Many of these configurations can also be defined at the site or user level in the global.cylc[scheduler] section where it applies to all workflows.

Event handlers

Note

Workflow event handlers are configured by:

Workflow event handlers allow configurable actions to be performed when workflow events occur.

Workflow Events

The list of events is:

startup

The scheduler started running the workflow.

shutdown

The workflow finished and the scheduler will shut down.

abort

The scheduler shut down early with error status, due to a fatal error condition or a configured timeout.

workflow timeout

The workflow run timed out.

stall

The workflow stalled.

stall timeout

The workflow timed out after stalling.

inactivity timeout

The workflow timed out with no activity.

You can tell the scheduler to abort (i.e., shut down immediately with error status) on certain workflow events, with the following settings:

  • abort on stall timeout

  • abort on inactivity timeout

  • abort on workflow timeout

Mail Events

Cylc can send emails for workflow events, these are configured by flow.cylc[scheduler][events]mail events.

For example with the following configuration, emails will be sent if a scheduler stalls or shuts down for an unexpected reason.

[scheduler]
    [[events]]
        mail events = stall, abort

Email addresses and servers are configured by global.cylc[scheduler][mail].

Workflow event emails can be customised using flow.cylc[scheduler][mail]footer, Workflow Event Template Variables can be used.

For example to integrate with the Cylc 7 web interface (Cylc Review) the mail footer could be configured with a URL:

[scheduler]
    [[events]]
        mail footer = http://cylc-review/taskjobs/%(owner)s/?suite=%(workflow)s

Custom Event Handlers

Cylc can also be configured to invoke scripts on workflow events.

Event handler scripts can be stored in the workflow bin directory, or anywhere in $PATH in the scheduler environment.

They should return quickly to avoid tying up the scheduler process pool - see External Command Execution.

Contextual information can be passed to the event handler via Workflow Event Template Variables.

For example the following configuration will write some information to a file when a workflow is started:

~/cylc-run/<workflow-id>/bin/my-handler
#!/bin/bash

echo "Workflow $1 is running on $2:$3" > info
flow.cylc or global.cylc
[scheduler]
    [[events]]
        startup handlers = my-handler %(workflow)s %(host) %(port)

Workflow Event Template Variables

The following variables are available to workflow event handlers.

They can be templated into event handlers with Python percent style string formatting e.g:

%(workflow)s is running on %(host)s

Note

Substitution patterns should not be quoted in the template strings. This is done automatically where required.

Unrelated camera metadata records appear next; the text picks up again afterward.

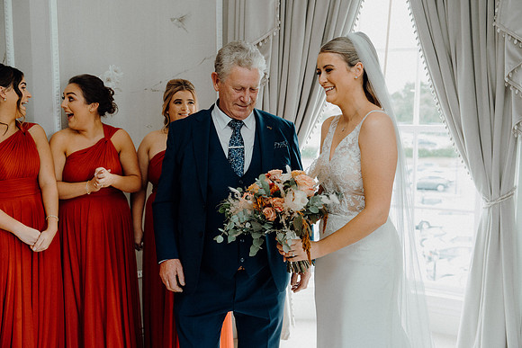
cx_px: 261
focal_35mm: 37
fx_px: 537
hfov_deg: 51.9
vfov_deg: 36.0
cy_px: 174
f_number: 3.5
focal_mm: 37
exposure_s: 1/200
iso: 2000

For an explanation of the substitution syntax, see String Formatting Operations in the Python documentation.

event

The type of workflow event that has occurred e.g. stall.

message

Additional information about the event.

workflow

The workflow ID

host

The host where the workflow is running.

port

The port where the workflow is running.

owner

The user account under which the workflow is running.

uuid

The unique identification string for this workflow run.

This string is preserved for the lifetime of the scheduler and is restored from the database on restart.

workflow_url

The URL defined in flow.cylc[meta]URL.

suite

The workflow ID

Deprecated since version 8.0.0: Use “workflow”.

suite_uuid

The unique identification string for this workflow run.

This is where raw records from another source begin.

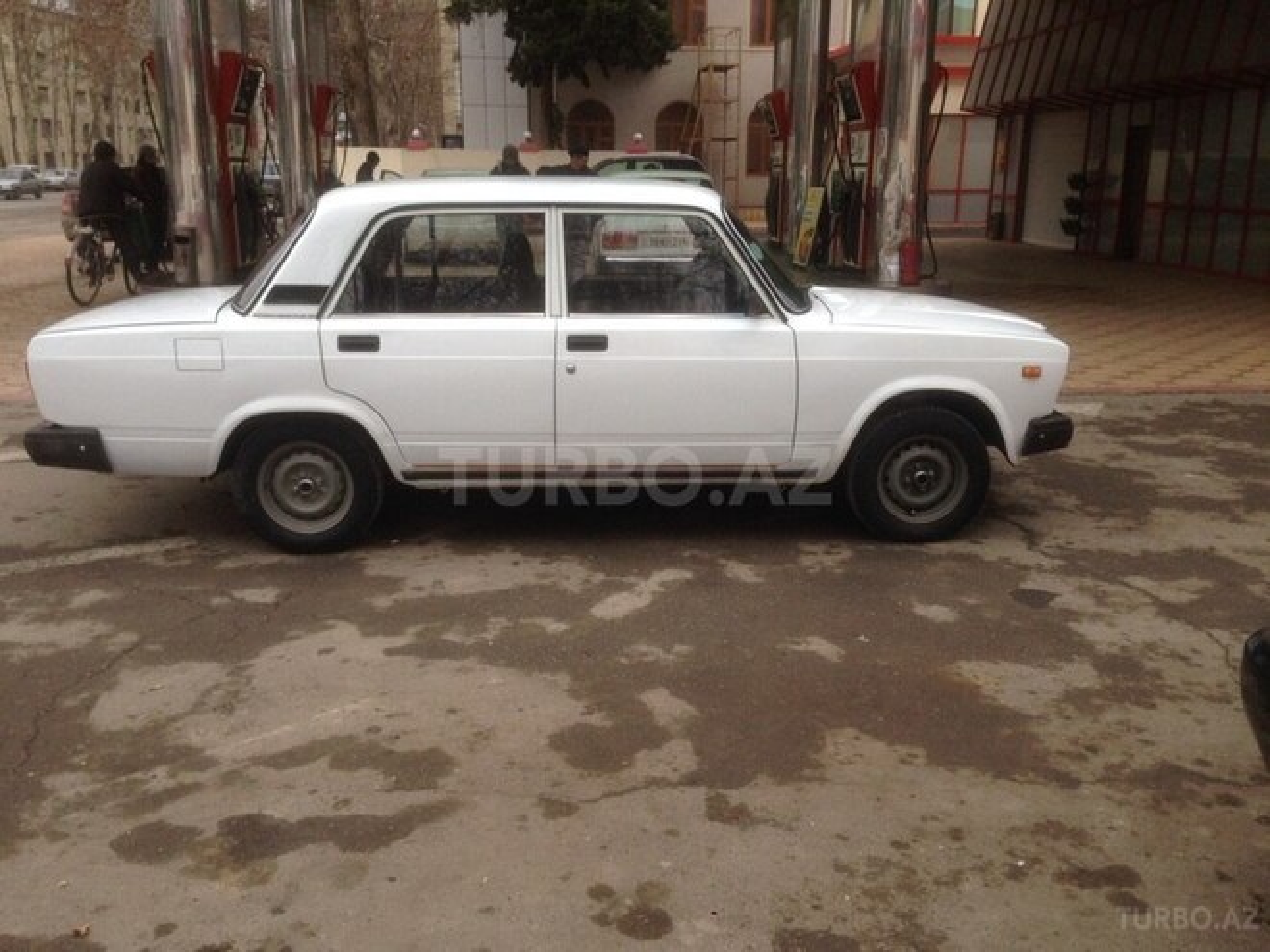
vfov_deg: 42.9
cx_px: 635
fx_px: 1211
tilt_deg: -13.3
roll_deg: -2.1
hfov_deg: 55.4
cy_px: 476
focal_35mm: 33
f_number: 2.4
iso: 50
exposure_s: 1/120
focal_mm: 4.12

Deprecated since version 8.0.0: Use “uuid_str”.

suite_url

The URL defined in flow.cylc[meta]URL.

Deprecated since version 8.0.0: Use “workflow_url”.

External Command Execution

Job submission commands, event handlers, and job poll and kill commands, are executed by the scheduler in a subprocess pool. The pool is size can be configured with global.cylc[scheduler]process pool size.

Event handlers should be lightweight and quick-running because they tie up a process pool member until complete, and the workflow will appear to stall if the pool is saturated with long-running processes.

To protect the scheduler, processes are killed on a timeout (global.cylc[scheduler]process pool timeout). This will be logged by the scheduler. If a job submission gets killed, the associated task goes to the submit-failed state.

Submitting Workflows To a Pool Of Hosts

Configured by

global.cylc[scheduler][run hosts].

By default cylc play will run workflows on the machine where the command was invoked.

Cylc supports configuring a pool of hosts for workflows to run on, cylc play will automatically pick a host and submit the workflow to it.

Host Pool

Configured by

global.cylc[scheduler][run hosts]available.

The hosts must:

  1. Share a common $HOME directory and therefore a common file system (with each other and anywhere the cylc play command is run).

  2. Share a common Cylc global config (global.cylc).

  3. Be set up to allow passwordless SSH between them.

Example:

[scheduler]
    [[run hosts]]
        available = host_1, host_2, host_3

Load Balancing

Configured by

global.cylc[scheduler][run hosts]ranking.

Cylc can balance the load on the configured “run hosts” by ranking them in order of available resource or by excluding hosts which fail to meet certain criterion.

Example:

[scheduler]
    [[run hosts]]
        available = host_1, host_2, host_3
        ranking = """
            # filter out hosts with high server load
            getloadavg()[2] < 5

            # pick the host with the most available memory
            virtual_memory().available
        """

For more information see global.cylc[scheduler][run hosts]ranking.

Workflow Migration

Configured by

global.cylc[scheduler][run hosts]condemned.

Cylc has the ability to automatically stop workflows running on a particular host and optionally, restart them on a different host. This can be useful if a host needs to be taken off-line, e.g. for scheduled maintenance.

Example:

[scheduler]
    [[run hosts]]
        available = host_1, host_2, host_3
        # tell workflows on host_1 to move to another available host
        condemned = host_1

Note

This feature requires the [auto restart] plugin to be enabled, e.g. in the configured list of plugins.

For more information see: global.cylc[scheduler][run hosts]ranking.